(EXERCISE PROMPT):
In the entries below, find the line with "teristiche uniche: dal" and the line with "uso o conosco bene."; give again those lines and every line between them, exactly.

(Collected data entries)
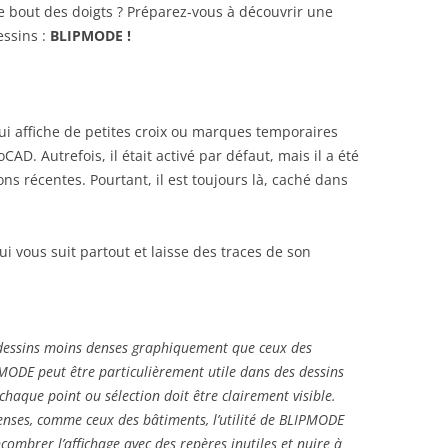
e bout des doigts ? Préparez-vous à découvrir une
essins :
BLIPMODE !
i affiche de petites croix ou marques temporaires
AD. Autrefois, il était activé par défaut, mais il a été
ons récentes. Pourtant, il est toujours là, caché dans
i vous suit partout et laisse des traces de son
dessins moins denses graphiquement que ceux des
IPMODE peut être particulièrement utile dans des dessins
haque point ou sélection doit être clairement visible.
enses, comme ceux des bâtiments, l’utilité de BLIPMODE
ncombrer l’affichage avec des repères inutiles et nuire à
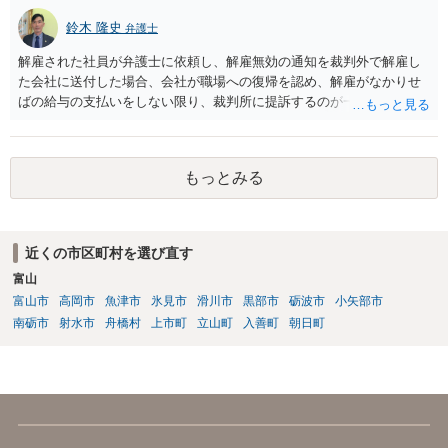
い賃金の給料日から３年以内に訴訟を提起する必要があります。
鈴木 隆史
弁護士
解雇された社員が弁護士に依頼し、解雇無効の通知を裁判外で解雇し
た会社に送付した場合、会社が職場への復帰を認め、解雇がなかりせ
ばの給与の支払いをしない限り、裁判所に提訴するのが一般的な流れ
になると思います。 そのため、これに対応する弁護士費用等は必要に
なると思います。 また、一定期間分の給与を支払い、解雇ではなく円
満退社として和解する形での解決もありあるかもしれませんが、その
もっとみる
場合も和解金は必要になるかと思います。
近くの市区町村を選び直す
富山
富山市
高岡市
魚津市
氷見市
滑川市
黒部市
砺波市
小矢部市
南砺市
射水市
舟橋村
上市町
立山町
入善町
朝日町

==

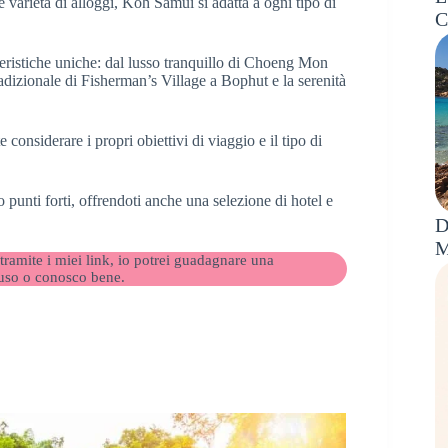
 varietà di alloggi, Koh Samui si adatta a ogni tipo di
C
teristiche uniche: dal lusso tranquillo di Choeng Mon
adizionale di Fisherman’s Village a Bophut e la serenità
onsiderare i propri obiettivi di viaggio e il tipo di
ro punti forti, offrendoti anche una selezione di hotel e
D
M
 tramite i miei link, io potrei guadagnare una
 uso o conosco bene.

(EXERCISE ANSWER):
teristiche uniche: dal lusso tranquillo di Choeng Mon
adizionale di Fisherman’s Village a Bophut e la serenità
onsiderare i propri obiettivi di viaggio e il tipo di
ro punti forti, offrendoti anche una selezione di hotel e
D
M
 tramite i miei link, io potrei guadagnare una
 uso o conosco bene.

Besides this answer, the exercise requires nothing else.